Finance Minister Kevin Falcon explains steps for reinstating the retail provincial sales tax

HST voted out, but passed in Nechako Lakes region

The harmonized sales tax (HST) was defeated in B.C. on Friday after it was rejected by 54.73 per cent of voters in the province.

The harmonized sales tax (HST) was defeated in B.C. on Friday after it was rejected by 54.73 per cent of voters in the province.

Results for the Nechako Lakes riding however, showed that 53.32 per cent of voters were not in favor of dumping the HST and reinstating the provincial sales tax (PST) and goods and services tax (GST).

In the Nechako Lakes region, 7,767 votes were cast to answer the question – Are you in favour of extinguishing the HST and reinstating the PST in conjunction with the GST?

A total of 3,626 (46.68 per cent) voted yes and 4,141 said no.

The process to re-implement the PST and GST tax structure is expected to take a minimum of 18 months.

An action plan has been established to aid the transition process. The PST will be reinstated at seven per cent with the same exemptions that existed before July 2010.

Nechako Lakes MLA, John Rustad says he is both disappointed and concerned with the provincial referendum results.

“I’m very disappointed with the vote results … although I was pleased to see that the majority of people in the Nechako Lakes region voted to keep the HST,” said Rustad.

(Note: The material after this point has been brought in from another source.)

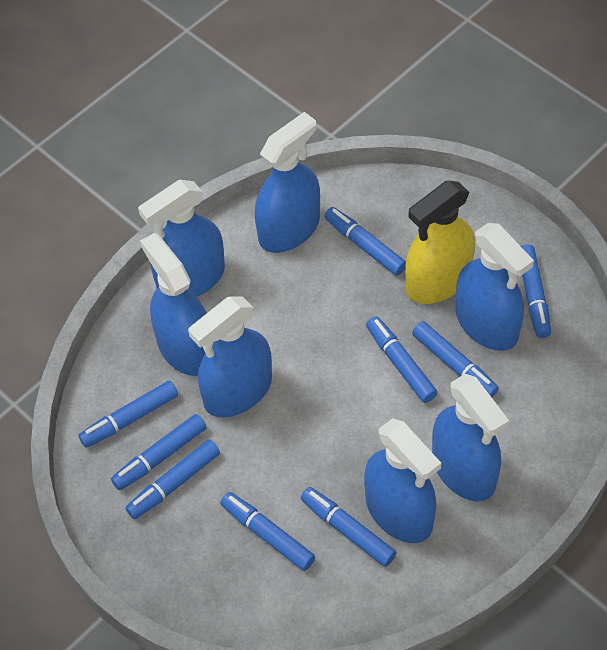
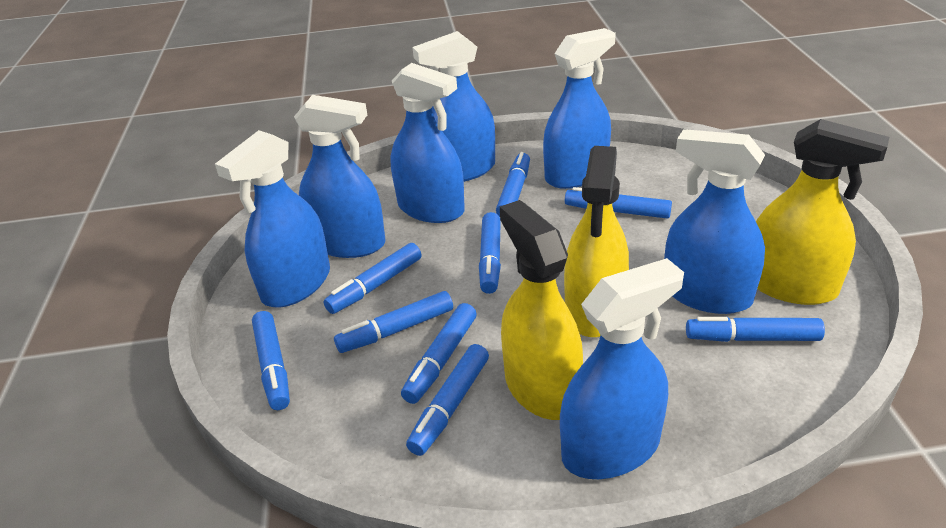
yellow spray bottle: [405,180,475,304] = 1 -> [500,200,583,420] [564,146,629,337] [756,119,889,305] = 3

“HST was designed to be able to support the resource sector such as our agriculture industry, our forest industry and our mining industry and so now we won’t have that support for those industries … it’s going to create all kinds of challenges for us,” he said.

As well as his concerns for the resource sector, Rustad says he is also worried about the budget impact that getting rid of the HST will have on the province.

“Three billion dollars over the next two years is going to be very challenging … the flexibility we will have as a province with our budget now is severely constrained – it makes it very challenging to be able to put anything on the table,” he said.

He added that despite the criticism he has received by supporting the HST, he still thinks it would have brought many benefits to the Nechako Lakes riding.

“Some people were commenting that I shouldn’t have supported the HST to begin with because it was a negative impact to the riding –  but in our riding the HST would have meant about $1.80 or more return for every dollar invested by tax payers,” said Rustad.

“Those were the benefits that would have come back to our riding … it’s going to be very difficult for me personally … to have to be part of a government that tries to bring back the PST,” he said.

The HST failure will be particularly bad news for the agricultural industry, Rustad added.

 

“When I was first elected in 2005 the agricultural industry came to me and said ‘we have got to do something about this PST – it is a killer for our industry – so much cost, so much paper work’ –  and here I am now in a situation where we had the solution for the agriculture industry and now we are going to have to do something that I know is going to hurt them – its going to be a really tough thing for me to do,” said Rustad.

 

Local rancher and member of the BC Cattleman’s Association, Larry Garrett says the old PST tax is a nightmare for ranchers.

“To go back to the old dysfunctional PST system is just awful – its administratively a nightmare,” Garrett told the Express on Friday.

He added that be wasn’t surprised that the HST passed in the Nechako Lakes region and failed to pass in other regions.

“I’m not surprised that we passed it in this area and that the urban areas shot it down …

“That’s one of the consequences of a referendum – certain areas will suffer because someone in Vancouver is worrying about paying an extra 95 cents for a hair cut – I understand it’s certainly hard for the urbanites to see the big picture, but from up here we do see the big picture because it effects us,” said Garrett.

The rancher added that going forward, he would like to see a different tax system developed for the agriculture industry.

Under the former PST/GST system, there were a number of items that were exempt from the tax when used for farming and ranching purposes. However, Garrett says this list is not detailed enough to include all the items needed to meet today’s ranching needs.

“The way it is now – it’s ridiculous.

“If I buy barn poles to build a barn  – barn poles are not exempt – when you go and complicate things by having the item exempt from PST – that to me is a more dysfunctional way.

“The qualifying rancher should be exempt – not the item,” said Garrett.

Rustad says he will be looking into what he can do to help out the agriculture industry as they go back to the old tax structure, however it will be difficult to do so with out causing delays to the transition.

 

“There are a few things I’m going to be looking at here over the next few months … things that we can do to improve the situation of the PST for the agriculture industry – but having said that it’s almost impossible to make any significant changes to the PST while we’re in the process of re-implementing – if we were to do that, all it would do is delay the date of which we would replace the HST with the PST,” said Rustad.